Il Tokaji era il vino dei nobili, è vero, ma pure dei papi: infatti anche Papa Benedetto XIV lo bevve e si ritenne (giustamente) benedetto per averlo provato: lo testimonia il suo celebre epigramma «Benedicta sit terra, quae te germinavit, benedicta mulier, quae te misit, benedictus ego, qui te bibi». La regina Maria Teresa D’Austria non avrebbe potuto fargli un regalo più bello e apprezzato!
Tutti quelli che hanno assaggiato il Tokaji Aszú ne hanno decantato le lodi. Pablo Neruda gli ha dedicato una poesia, intitolata Tokay; Alexandre Dumas, come il Re Sole, l’ha battezzato «vino degno dei re» nel suo La collana della regina. E le incursioni del Tokaji nella letteratura non finiscono: nel Dracula di Bram Stoker il protagonista Jonathan Harker completa la sua cena a casa del Conte con una bottiglia di Tokaji.
Ma allora il Tokaji è solo un semplice vino? Forse no. Per alcuni è addirittura una medicina: parola di Lenin, che la storia narra esser rimasto folgorato dal dolce vino ungherese regalatogli dal presidente della Repubblica dei Consigli ungherese Kun Béla.
Che sia medicina oppure no, il Tokaji ha segnato la storia. E già questo basta a definire la sua grandezza.

Il Tokaj-Hegyalja è la regione vinicola ungherese che ha dato alla luce una grande varietà di vini pregiati e amati in tutto il mondo.

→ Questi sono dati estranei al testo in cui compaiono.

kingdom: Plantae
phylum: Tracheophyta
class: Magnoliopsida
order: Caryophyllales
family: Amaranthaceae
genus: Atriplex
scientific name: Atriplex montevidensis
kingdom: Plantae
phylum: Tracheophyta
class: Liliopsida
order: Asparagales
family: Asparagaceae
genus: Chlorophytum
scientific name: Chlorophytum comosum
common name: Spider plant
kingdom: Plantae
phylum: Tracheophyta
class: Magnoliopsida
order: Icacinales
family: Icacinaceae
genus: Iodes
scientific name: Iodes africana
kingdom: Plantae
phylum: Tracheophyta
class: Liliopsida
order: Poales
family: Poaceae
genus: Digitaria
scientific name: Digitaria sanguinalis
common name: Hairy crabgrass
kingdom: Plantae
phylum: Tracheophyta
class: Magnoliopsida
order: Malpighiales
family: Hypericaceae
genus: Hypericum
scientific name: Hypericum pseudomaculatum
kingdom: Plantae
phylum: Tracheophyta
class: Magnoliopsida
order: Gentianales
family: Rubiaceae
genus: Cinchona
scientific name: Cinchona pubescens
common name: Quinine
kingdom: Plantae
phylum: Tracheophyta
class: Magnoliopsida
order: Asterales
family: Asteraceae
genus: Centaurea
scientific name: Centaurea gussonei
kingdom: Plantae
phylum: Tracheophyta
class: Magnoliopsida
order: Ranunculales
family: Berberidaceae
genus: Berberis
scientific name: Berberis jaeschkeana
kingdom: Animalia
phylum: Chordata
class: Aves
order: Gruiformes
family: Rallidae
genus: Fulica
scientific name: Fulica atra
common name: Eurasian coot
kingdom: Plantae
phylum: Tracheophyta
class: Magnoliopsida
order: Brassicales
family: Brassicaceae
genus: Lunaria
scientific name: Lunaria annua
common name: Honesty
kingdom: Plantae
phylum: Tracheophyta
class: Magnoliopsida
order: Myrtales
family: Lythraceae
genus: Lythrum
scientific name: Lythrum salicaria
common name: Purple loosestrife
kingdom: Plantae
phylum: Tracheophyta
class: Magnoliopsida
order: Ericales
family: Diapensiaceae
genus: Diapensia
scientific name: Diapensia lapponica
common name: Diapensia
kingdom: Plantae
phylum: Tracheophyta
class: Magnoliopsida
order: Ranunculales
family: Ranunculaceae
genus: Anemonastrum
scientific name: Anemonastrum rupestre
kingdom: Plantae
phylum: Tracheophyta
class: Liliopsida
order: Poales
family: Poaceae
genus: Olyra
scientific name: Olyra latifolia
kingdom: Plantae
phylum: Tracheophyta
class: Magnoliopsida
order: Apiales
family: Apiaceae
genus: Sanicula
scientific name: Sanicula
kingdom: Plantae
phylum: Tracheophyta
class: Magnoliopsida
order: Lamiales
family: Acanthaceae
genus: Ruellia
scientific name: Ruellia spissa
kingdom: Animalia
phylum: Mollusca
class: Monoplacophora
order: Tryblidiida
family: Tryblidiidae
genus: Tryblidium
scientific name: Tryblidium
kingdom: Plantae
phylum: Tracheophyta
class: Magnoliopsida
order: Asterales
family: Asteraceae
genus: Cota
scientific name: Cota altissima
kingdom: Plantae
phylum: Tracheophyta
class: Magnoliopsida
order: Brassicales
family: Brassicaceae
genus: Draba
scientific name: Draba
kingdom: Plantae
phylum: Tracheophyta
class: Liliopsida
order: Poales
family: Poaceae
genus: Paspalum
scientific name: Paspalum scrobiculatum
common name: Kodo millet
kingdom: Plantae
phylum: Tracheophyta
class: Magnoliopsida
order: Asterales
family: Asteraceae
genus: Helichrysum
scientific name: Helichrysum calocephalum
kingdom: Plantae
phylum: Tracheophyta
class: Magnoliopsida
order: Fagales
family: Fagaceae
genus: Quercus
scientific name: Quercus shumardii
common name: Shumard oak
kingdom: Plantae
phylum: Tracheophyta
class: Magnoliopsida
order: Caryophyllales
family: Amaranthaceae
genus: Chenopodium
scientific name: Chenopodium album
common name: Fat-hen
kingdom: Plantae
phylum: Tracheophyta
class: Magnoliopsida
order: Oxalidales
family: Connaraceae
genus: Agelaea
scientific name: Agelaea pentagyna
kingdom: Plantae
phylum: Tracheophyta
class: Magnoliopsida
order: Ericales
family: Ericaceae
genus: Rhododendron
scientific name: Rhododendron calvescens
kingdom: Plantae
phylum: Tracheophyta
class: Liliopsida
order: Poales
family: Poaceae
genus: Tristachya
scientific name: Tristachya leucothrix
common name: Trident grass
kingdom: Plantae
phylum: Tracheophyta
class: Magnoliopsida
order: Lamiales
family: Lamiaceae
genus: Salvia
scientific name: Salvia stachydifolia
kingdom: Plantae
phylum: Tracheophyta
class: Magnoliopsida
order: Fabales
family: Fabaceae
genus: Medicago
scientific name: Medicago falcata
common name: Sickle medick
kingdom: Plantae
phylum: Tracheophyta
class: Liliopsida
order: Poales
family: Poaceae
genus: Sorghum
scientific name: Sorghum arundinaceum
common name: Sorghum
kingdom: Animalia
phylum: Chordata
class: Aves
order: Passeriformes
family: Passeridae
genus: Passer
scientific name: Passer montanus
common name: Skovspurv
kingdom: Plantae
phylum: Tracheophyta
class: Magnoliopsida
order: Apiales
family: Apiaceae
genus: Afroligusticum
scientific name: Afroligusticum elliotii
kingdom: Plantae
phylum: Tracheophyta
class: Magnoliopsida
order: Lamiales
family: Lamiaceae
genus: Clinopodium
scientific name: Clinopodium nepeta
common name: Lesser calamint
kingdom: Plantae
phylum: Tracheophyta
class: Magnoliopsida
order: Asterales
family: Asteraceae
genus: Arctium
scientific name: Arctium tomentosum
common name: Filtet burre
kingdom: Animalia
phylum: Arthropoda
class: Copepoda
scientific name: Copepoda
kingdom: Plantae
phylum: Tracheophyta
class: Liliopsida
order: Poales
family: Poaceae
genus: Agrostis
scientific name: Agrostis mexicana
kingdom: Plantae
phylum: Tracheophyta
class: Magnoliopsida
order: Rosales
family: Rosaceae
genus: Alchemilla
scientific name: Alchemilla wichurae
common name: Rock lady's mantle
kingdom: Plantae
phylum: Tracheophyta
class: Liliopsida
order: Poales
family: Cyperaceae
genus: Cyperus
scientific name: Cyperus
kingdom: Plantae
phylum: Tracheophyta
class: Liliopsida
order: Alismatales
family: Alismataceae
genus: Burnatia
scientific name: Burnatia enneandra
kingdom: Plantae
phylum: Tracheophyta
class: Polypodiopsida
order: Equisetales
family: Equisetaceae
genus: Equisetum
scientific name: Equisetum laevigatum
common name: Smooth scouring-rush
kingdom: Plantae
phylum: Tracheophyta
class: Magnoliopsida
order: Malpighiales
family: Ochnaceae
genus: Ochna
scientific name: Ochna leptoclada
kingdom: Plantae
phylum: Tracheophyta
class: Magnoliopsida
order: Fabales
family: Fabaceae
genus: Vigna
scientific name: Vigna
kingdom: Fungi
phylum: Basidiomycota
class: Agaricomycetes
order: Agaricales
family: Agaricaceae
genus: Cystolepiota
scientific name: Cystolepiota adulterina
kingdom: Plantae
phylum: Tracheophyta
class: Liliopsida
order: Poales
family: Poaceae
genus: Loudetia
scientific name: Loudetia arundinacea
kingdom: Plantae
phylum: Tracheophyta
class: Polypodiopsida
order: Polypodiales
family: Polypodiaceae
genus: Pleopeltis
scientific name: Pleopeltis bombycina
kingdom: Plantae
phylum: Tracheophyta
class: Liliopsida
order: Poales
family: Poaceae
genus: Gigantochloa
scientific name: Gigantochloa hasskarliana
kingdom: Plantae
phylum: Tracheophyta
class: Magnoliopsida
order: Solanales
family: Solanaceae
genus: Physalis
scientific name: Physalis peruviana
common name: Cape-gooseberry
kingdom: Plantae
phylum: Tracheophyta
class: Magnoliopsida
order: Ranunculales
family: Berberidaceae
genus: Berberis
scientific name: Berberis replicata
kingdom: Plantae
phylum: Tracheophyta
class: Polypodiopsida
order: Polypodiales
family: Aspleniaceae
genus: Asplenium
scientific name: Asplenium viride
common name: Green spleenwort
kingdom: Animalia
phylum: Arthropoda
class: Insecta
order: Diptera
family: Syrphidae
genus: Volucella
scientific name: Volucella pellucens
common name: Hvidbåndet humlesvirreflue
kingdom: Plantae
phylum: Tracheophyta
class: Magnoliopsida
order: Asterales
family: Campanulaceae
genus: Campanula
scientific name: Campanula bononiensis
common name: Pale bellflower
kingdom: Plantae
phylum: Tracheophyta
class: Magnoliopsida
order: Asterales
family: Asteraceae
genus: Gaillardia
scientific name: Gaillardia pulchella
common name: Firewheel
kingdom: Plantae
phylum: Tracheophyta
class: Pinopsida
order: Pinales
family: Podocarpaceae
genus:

Il Tokaj-Hegyalja è la regione vinicola ungherese che ha dato alla luce una grande varietà di vini pregiati e amati in tutto il mondo.

Il paese natale del vino Tokaji è l’Ungheria; la sua casa è situata nella regione del Tokaj-Hegyalja, che si trova a nord-est del paese e confina con la Slovacchia.
Dai vigneti del Tokaj-Hegyalja si ricavano diverse varietà di vino; per citarne alcuni: Tokaji Furmint e Tokaji Hárslevelű, entrambi bianchi secchi, e lo Szamorodni, un vino di cui si contano due varianti, una secca e l’altra dolce – che si chiamano rispettivamente száraz ed édes –. Ma il re dei vini del Tokaj-Hegyalja è lui, il Tokaji Aszú.
Il Tokaji Aszú (a proposito, si legge “tocai”) è IL vino dolce ungherese per eccellenza, se non addirittura IL vino ungherese; in effetti è grazie al Tokaji Aszú che l’Ungheria è famosa nel mondo per la sua produzione vinicola. Vino nobile e dolce dal color topazio, il Tokaji Aszú o Passito di Tokaj comincia ad acquisire fama intorno al XVII secolo: è da questo momento in poi che il Tokaji acquisirà sempre più prestigio. Poi nel 1660 una scoperta importante: il fattore determinante nella produzione di questo nettare pregiatissimo. Ecco che arriva l’individuazione della Botrytis Cinerea, la muffa nobile senza la quale il Tokaji non esisterebbe. Perché sì, il vino dei re e il re dei vini nasce da una muffa, anche se nobile. Sono proprio le uve botritizzate, cioè colpite da Botrytis Cinerea, quelle alla base del prezioso e zuccherino Tokaji Aszú.
La storia del Tokaji non è stata però solo rose e fiori: Luigi XIV di Francia aveva sdoganato il Tokaji Aszú, tutti lo amavano e le corti europee andavano pazze per il suo gusto dolce, intenso e persistente, ma nel 1870 la fillossera fece strage di vigneti. Un insetto aveva messo in ginocchio il Tokaji, che impiegò ben 11 anni per tornare al suo antico splendore. E poi? Poi arrivò il ‘900 con le sue due Grandi Guerre e gli anni del comunismo. Sotto il controllo statale e con la produzione di massa il Tokaji Aszú aveva perso in qualità, ma con la fine del regime il vino più famoso d’Ungheria è riuscito a risalire la china ed eccolo qua, nell’olimpo dei più gustosi al mondo.